Television as an artform may never be the same - Sadly, the reality series Megan Wants a Millionaire about a shallow gold-digger's quest to marry a millionaire out of 12 presumably douchy contestants came to an abrupt ending. In turns out one of the finalists had a slight legal problem....in the form of being arrested for killing his wife. Not sure why that would be a problem.
Why the Cincinnati Bengals usually don't win - Bengals' third string quarterback and professional bench warmer Jordan Palmer along with some other teammates started a iPhone app called 'runpee' at www.runpee.com that provides the exact time to run to bathroom during movies and still not miss anything relevant. I'm sure Bengal fans are so appreciative for all the dedication to this effort as opposed to say learning a playbook or practicing on not sucking. Coincidentally for Bengals games the best time to pee is when Jordan Palmer is in the game because nothing good will happen.
Perhaps the Chinese version is better - The movie Boogie Nights about a 70's porn star which gave Mark Wahlberg acting cred along with making his appendage a 'star' is set to be released on DVD in China. The actual translation for the movie in Chinese: "His Great Device Makes Him Famous".

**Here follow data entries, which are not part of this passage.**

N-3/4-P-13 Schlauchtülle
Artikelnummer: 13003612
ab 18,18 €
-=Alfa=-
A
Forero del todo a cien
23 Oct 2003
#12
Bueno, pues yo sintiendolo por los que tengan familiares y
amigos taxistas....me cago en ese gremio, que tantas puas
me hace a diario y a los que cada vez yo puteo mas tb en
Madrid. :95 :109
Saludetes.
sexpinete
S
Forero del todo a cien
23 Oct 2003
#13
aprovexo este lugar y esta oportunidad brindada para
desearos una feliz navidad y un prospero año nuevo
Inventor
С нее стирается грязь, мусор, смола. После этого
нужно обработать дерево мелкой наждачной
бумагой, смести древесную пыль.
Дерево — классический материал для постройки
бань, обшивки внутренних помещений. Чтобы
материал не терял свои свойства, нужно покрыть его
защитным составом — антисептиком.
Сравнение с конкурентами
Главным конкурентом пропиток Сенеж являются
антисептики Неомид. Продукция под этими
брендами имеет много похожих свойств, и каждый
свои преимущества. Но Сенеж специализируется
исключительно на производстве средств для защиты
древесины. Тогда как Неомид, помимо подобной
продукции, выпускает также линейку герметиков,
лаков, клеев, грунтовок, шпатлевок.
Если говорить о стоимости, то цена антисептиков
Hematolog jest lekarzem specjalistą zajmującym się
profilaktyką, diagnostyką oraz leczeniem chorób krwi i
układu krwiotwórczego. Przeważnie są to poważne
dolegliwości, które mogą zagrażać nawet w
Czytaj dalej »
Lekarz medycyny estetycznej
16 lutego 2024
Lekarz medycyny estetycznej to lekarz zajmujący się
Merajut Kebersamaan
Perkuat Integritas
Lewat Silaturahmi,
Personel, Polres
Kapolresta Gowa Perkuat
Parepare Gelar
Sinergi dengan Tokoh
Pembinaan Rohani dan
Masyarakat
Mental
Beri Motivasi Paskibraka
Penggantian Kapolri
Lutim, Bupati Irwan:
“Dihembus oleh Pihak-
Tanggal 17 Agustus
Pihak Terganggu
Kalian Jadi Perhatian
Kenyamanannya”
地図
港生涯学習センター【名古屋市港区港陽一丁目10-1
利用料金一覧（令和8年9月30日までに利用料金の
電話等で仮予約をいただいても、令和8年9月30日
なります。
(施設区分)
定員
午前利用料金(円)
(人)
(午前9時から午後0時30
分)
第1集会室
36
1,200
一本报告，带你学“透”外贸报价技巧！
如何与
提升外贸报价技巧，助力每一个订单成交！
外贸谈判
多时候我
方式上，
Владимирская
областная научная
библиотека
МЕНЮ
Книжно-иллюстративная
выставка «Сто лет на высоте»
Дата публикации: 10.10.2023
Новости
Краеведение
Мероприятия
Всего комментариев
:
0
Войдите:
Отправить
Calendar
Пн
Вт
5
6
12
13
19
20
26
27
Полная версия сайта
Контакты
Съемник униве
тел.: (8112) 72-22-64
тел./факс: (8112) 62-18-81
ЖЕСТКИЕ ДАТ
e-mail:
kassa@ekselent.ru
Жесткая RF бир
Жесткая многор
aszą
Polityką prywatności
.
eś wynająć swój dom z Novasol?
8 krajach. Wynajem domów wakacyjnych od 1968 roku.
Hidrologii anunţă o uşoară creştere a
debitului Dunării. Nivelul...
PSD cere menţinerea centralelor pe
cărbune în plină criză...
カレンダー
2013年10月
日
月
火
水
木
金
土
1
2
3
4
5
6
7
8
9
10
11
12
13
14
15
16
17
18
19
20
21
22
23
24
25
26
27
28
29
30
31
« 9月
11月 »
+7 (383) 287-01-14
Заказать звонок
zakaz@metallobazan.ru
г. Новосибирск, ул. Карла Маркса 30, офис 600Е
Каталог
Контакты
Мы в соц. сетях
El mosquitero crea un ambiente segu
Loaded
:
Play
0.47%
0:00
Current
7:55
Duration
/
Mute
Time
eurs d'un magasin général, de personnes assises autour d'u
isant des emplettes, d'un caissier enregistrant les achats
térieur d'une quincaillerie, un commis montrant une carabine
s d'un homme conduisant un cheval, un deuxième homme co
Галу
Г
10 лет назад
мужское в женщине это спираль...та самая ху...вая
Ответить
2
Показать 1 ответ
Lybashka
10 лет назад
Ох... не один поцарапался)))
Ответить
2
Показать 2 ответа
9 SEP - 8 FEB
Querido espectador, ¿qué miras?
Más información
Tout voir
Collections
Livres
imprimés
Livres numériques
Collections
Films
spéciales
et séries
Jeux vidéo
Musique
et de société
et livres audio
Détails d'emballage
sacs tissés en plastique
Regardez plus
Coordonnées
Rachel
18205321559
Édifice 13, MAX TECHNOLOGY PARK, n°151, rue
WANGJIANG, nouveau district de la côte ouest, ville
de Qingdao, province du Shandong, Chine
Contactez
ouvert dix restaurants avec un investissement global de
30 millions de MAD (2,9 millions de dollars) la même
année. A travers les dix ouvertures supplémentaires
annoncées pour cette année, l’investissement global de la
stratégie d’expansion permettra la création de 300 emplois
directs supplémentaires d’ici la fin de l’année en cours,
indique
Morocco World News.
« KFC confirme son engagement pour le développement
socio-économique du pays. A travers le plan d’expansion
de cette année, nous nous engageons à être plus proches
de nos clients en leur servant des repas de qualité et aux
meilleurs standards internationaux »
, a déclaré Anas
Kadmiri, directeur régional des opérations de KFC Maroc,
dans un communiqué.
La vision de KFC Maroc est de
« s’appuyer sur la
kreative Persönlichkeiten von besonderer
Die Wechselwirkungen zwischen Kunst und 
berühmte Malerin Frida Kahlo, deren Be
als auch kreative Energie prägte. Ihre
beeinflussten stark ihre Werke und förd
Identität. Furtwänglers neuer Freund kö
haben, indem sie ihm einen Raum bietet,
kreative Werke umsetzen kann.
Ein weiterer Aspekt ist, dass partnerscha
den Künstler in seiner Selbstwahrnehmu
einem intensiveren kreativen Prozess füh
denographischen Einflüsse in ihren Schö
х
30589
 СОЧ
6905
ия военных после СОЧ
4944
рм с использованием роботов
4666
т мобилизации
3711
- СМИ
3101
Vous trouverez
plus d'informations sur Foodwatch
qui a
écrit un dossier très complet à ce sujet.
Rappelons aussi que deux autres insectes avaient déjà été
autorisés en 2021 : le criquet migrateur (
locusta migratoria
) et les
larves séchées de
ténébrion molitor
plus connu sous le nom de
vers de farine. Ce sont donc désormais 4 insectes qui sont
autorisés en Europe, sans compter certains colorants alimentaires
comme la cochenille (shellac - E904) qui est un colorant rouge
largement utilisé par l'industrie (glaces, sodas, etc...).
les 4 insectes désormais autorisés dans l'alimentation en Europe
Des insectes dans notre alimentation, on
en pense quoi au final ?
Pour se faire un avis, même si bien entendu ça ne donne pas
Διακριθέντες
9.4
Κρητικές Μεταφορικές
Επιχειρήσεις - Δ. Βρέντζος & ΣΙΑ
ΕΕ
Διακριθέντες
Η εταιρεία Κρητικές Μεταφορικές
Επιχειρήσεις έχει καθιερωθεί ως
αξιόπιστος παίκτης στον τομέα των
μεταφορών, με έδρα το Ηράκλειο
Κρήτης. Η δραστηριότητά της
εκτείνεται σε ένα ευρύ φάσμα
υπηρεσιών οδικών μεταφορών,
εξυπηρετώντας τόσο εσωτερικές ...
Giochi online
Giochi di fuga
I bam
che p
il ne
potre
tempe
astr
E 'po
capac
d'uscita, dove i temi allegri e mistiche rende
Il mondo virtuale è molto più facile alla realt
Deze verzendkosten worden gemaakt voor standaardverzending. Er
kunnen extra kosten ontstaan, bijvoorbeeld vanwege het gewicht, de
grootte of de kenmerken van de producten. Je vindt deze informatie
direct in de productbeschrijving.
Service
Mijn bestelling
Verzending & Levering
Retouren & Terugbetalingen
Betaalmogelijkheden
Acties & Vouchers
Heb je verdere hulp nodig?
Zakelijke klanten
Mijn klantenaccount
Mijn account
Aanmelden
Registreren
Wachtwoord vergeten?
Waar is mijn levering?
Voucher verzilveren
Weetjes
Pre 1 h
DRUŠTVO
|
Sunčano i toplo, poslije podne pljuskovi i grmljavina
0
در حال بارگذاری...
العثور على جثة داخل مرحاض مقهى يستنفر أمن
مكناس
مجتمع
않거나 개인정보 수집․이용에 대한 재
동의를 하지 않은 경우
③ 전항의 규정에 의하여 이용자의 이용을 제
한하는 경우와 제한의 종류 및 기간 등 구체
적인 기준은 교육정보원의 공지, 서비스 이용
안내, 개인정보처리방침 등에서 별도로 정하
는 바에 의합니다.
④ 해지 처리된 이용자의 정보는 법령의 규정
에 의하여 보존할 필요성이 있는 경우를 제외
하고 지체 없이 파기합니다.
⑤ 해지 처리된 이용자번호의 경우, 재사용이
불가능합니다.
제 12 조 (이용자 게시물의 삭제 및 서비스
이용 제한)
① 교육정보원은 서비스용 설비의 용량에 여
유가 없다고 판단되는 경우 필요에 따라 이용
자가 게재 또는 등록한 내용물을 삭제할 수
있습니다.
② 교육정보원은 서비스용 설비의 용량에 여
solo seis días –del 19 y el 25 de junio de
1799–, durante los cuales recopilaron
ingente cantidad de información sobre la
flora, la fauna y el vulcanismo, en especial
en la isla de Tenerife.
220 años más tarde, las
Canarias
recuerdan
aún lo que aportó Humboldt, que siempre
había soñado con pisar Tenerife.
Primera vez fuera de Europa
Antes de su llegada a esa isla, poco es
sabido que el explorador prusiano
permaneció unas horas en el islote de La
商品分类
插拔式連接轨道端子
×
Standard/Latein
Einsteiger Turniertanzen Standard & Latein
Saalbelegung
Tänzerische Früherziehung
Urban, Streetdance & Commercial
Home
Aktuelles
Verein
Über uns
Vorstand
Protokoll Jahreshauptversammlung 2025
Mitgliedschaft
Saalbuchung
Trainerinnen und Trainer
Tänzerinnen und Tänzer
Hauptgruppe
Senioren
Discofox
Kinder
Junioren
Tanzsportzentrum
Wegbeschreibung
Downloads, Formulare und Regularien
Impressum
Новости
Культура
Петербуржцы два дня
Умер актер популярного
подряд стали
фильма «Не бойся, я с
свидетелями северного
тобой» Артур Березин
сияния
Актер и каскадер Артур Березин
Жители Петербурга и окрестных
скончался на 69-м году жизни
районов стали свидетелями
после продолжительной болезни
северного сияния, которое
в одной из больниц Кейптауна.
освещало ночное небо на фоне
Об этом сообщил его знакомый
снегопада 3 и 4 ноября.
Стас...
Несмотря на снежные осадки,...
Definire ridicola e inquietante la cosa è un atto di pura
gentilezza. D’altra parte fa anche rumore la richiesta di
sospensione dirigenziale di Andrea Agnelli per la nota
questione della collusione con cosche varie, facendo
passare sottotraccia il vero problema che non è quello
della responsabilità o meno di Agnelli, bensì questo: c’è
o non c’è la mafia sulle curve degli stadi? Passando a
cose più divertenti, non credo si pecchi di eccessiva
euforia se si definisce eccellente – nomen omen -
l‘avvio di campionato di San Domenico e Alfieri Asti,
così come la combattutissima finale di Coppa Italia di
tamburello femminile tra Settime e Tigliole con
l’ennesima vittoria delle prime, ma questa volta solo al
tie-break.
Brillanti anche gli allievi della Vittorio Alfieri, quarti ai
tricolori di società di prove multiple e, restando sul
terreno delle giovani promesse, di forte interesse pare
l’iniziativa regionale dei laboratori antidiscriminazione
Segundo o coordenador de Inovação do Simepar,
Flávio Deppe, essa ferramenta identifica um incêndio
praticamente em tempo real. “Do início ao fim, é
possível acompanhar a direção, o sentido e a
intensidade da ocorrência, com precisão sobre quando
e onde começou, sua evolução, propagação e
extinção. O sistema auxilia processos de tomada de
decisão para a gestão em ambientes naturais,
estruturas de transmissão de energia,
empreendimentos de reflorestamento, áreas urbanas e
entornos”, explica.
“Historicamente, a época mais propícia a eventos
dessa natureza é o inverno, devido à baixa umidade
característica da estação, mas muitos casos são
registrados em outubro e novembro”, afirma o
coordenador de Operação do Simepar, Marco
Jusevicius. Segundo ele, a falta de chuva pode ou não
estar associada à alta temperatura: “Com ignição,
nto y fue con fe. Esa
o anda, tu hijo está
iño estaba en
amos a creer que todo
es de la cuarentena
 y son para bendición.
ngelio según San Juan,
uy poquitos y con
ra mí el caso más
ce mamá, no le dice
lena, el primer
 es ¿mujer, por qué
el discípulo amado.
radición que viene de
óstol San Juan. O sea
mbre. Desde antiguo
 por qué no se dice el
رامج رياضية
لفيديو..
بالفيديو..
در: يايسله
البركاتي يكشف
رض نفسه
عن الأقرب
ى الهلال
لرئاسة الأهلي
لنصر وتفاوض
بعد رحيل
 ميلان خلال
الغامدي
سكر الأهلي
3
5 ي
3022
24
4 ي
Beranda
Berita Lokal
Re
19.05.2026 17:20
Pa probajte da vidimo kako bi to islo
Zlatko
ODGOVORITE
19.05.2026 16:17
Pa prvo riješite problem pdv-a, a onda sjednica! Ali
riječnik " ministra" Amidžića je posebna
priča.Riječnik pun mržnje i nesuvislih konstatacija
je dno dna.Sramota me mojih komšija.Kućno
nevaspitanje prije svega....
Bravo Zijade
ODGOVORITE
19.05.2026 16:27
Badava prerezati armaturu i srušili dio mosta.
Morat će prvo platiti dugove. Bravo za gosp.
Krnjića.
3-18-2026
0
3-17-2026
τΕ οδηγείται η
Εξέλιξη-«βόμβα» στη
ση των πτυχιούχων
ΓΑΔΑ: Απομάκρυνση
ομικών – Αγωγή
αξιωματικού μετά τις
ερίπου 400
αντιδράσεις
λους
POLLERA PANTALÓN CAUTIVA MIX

Great Moments in Unintended Hilarity - The Wisconsin Tourism Federation was forced to change its logo after adopting 'WTF' as it's acronym on all press releases and brochures. For the texting/IM/e-mail impaired 'WTF' is abbreviation for 'What the F***'? which is probably what officials at WTF headquarters we're asking themselves when deluged with prank calls from teenagers asking them that exact same question.